Pictures with lens parameters
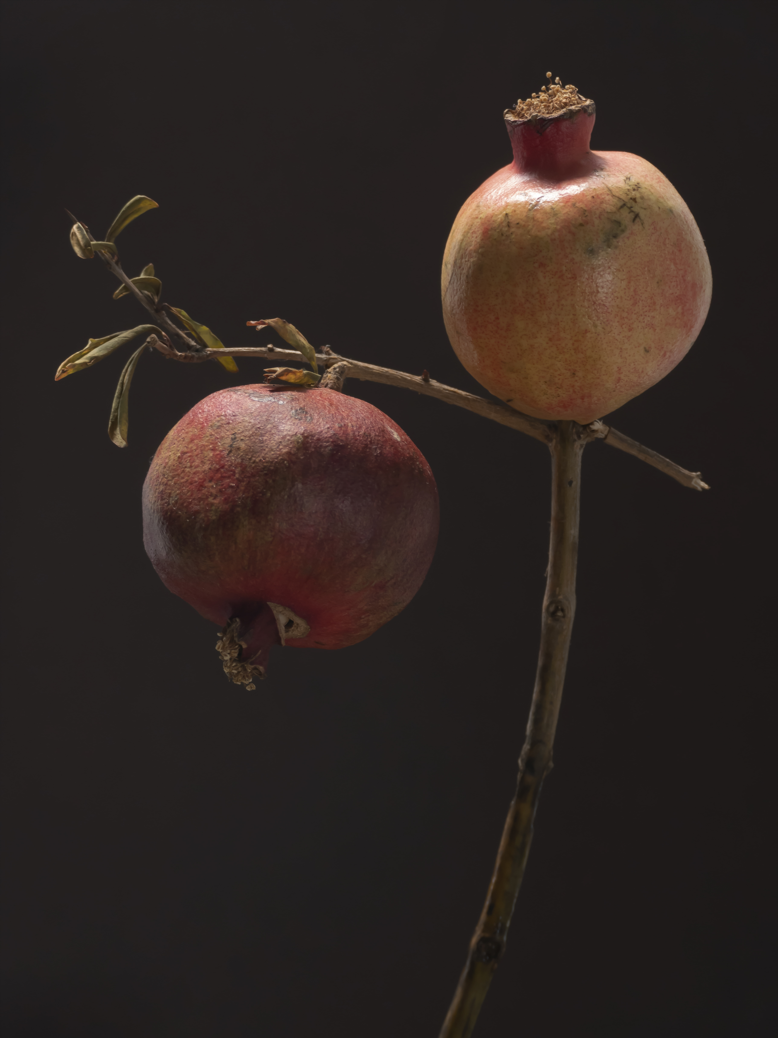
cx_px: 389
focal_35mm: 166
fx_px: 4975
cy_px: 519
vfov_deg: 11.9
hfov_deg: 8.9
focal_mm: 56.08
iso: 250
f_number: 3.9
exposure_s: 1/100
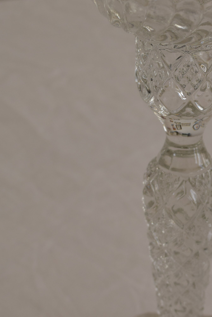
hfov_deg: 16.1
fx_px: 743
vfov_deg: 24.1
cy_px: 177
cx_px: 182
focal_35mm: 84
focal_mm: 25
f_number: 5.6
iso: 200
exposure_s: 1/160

Work order
Here the job is to print all the entries above exactly, minus the images.

Response
cx_px: 389
focal_35mm: 166
fx_px: 4975
cy_px: 519
vfov_deg: 11.9
hfov_deg: 8.9
focal_mm: 56.08
iso: 250
f_number: 3.9
exposure_s: 1/100
hfov_deg: 16.1
fx_px: 743
vfov_deg: 24.1
cy_px: 177
cx_px: 182
focal_35mm: 84
focal_mm: 25
f_number: 5.6
iso: 200
exposure_s: 1/160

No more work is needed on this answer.